↓
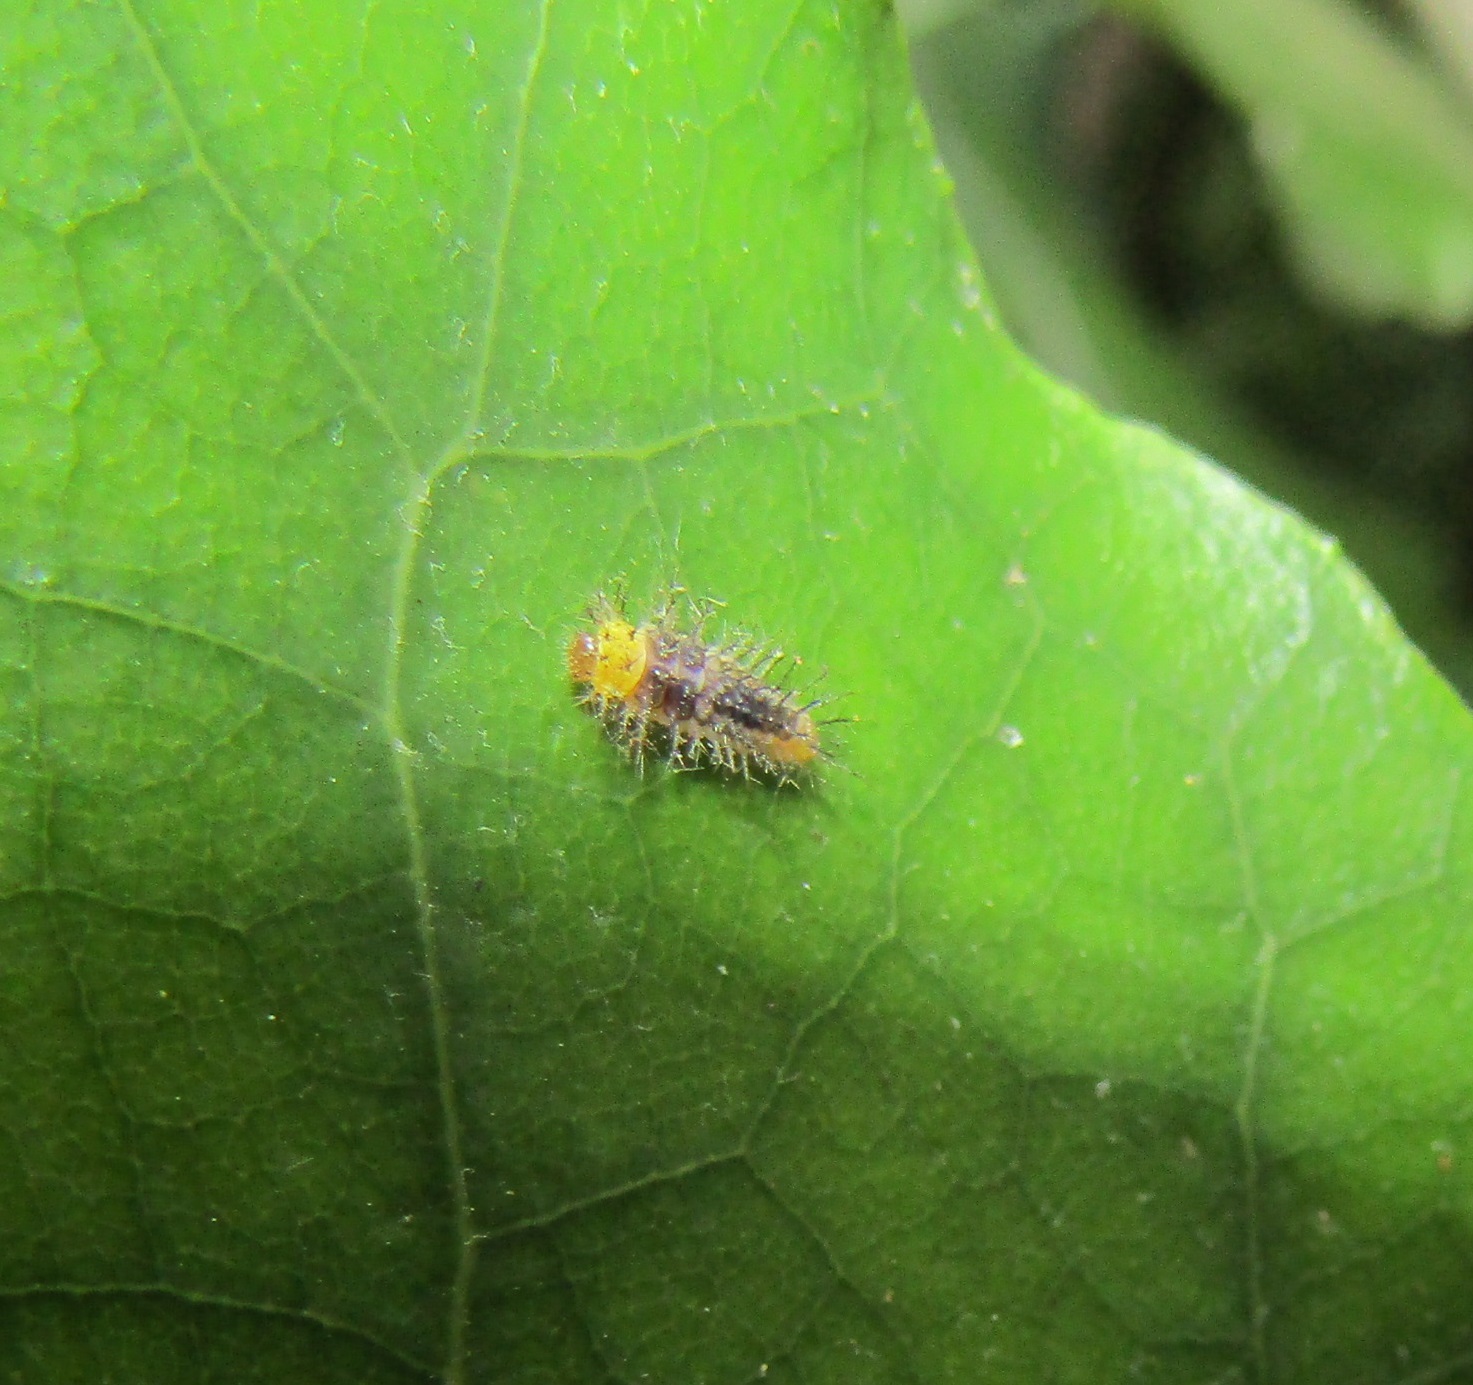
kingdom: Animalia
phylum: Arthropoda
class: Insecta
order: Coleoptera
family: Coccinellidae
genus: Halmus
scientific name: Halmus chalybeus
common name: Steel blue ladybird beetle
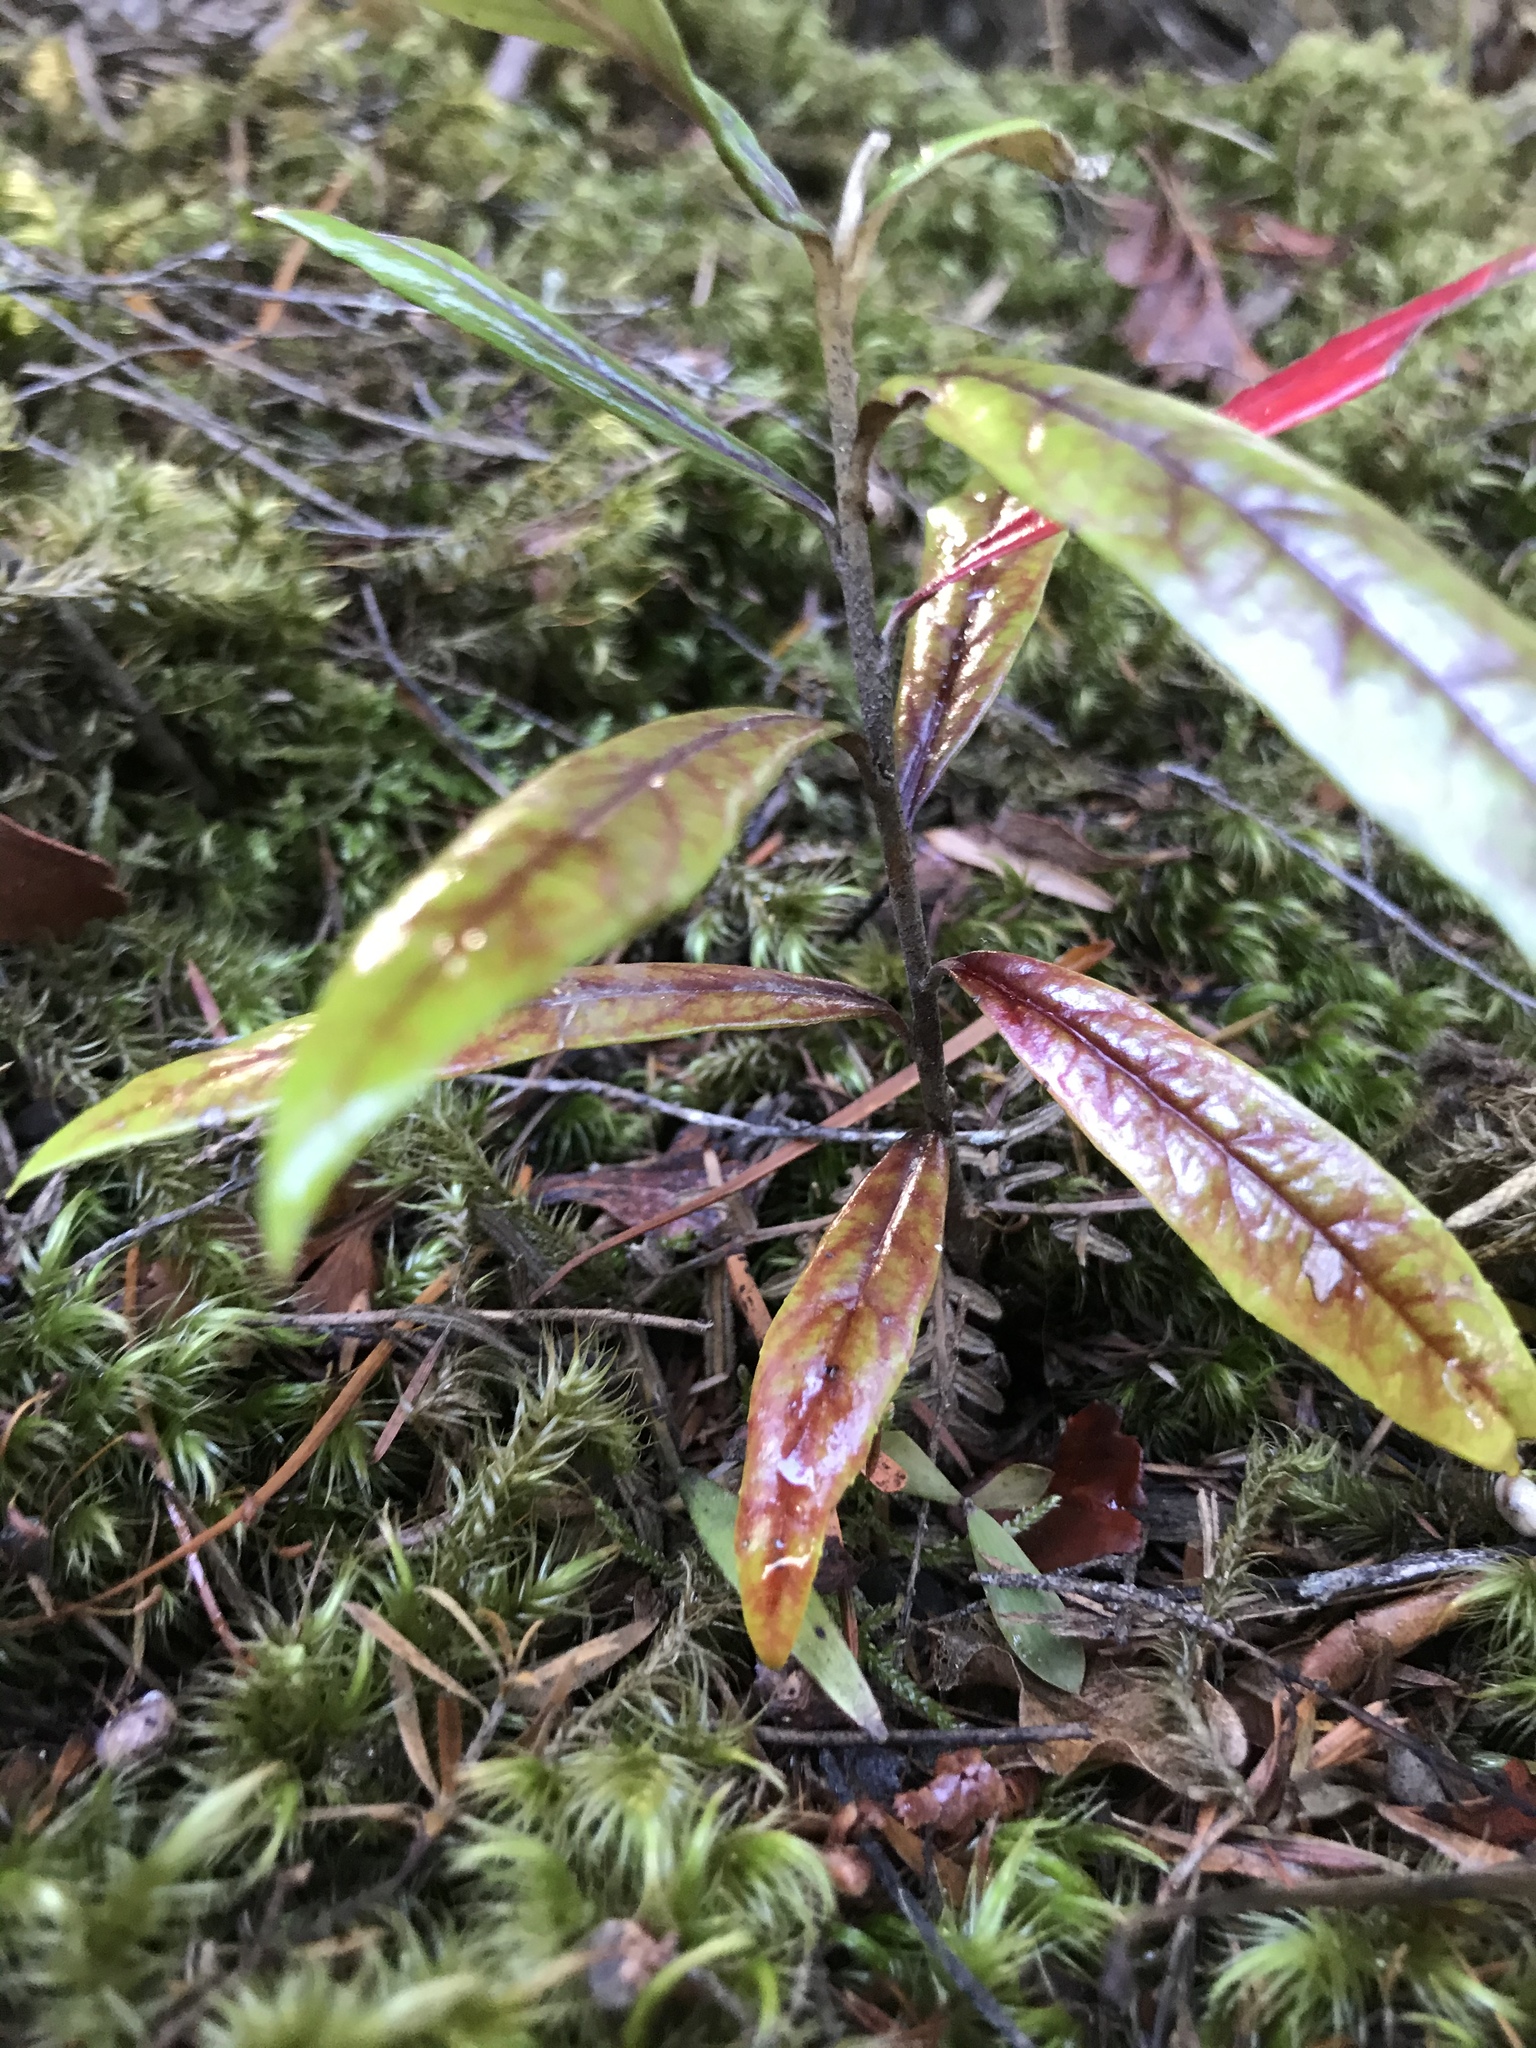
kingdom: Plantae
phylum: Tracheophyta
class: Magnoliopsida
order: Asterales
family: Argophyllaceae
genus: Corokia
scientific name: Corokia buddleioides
↑
> _DIRECTIVE_
Change every "scientific name" in the entries above to "species" and write all of them out again, leaving the pictures out and keeping every other word the same.

> _THE RESPONSE_
kingdom: Animalia
phylum: Arthropoda
class: Insecta
order: Coleoptera
family: Coccinellidae
genus: Halmus
species: Halmus chalybeus
common name: Steel blue ladybird beetle
kingdom: Plantae
phylum: Tracheophyta
class: Magnoliopsida
order: Asterales
family: Argophyllaceae
genus: Corokia
species: Corokia buddleioides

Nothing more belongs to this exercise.